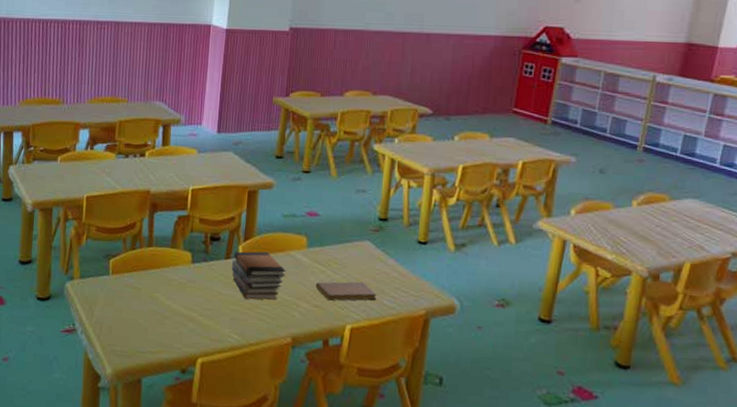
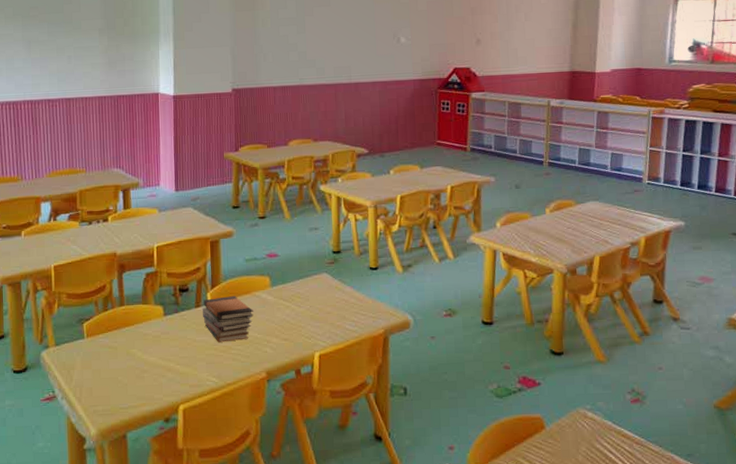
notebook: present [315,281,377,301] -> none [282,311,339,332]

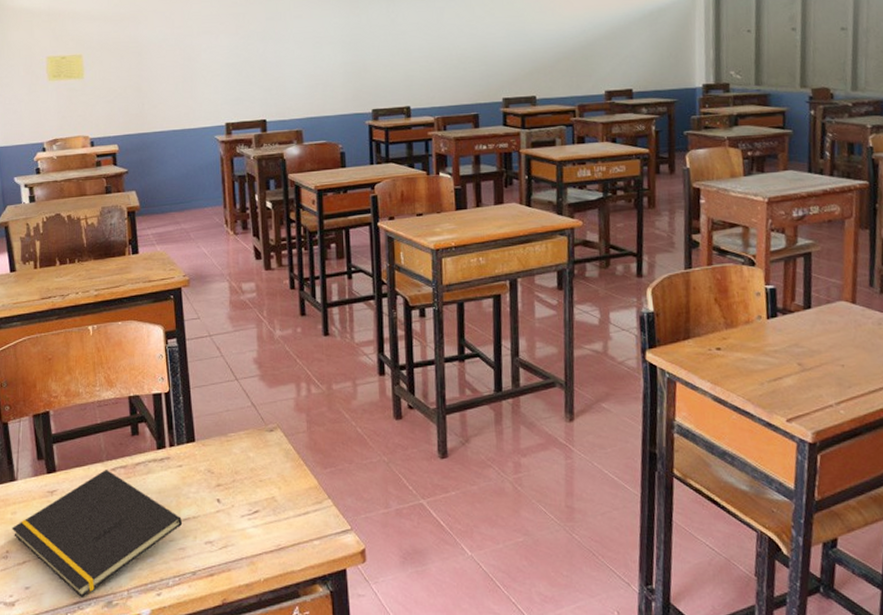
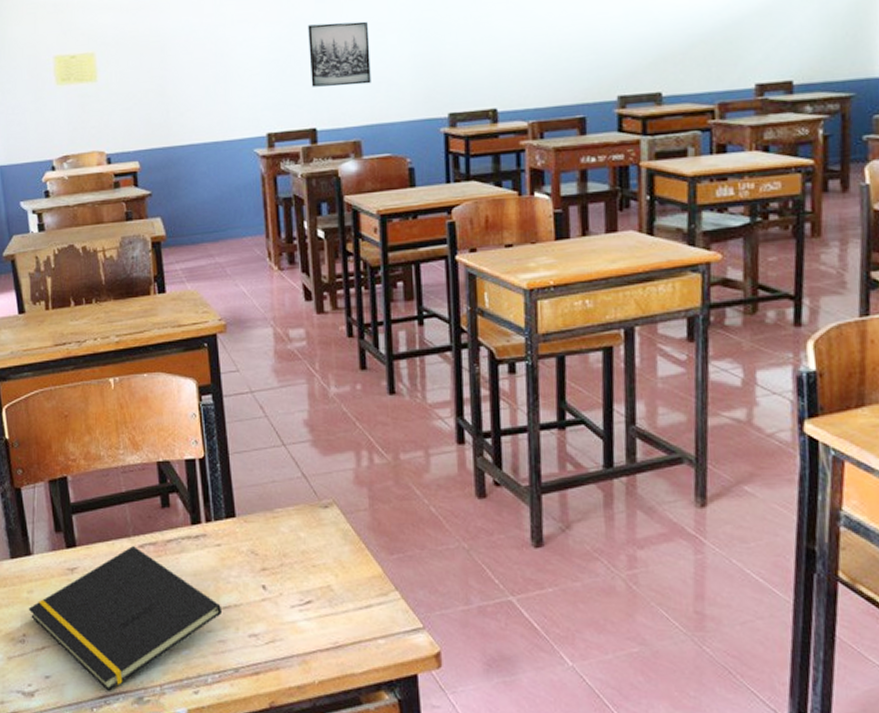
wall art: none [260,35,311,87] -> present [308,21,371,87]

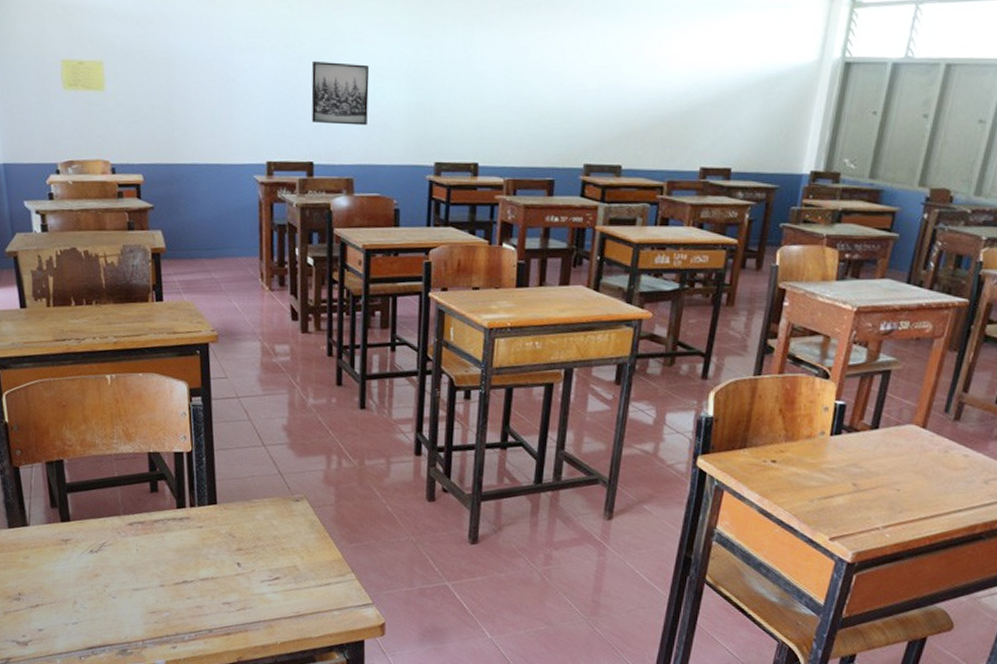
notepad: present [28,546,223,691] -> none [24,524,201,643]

######

#### Problem requirements
Restate all of the material above word for word, excluding the pictures.

#### Task answer
notebook: present [315,281,377,301] -> none [282,311,339,332]

wall art: none [260,35,311,87] -> present [308,21,371,87]

notepad: present [28,546,223,691] -> none [24,524,201,643]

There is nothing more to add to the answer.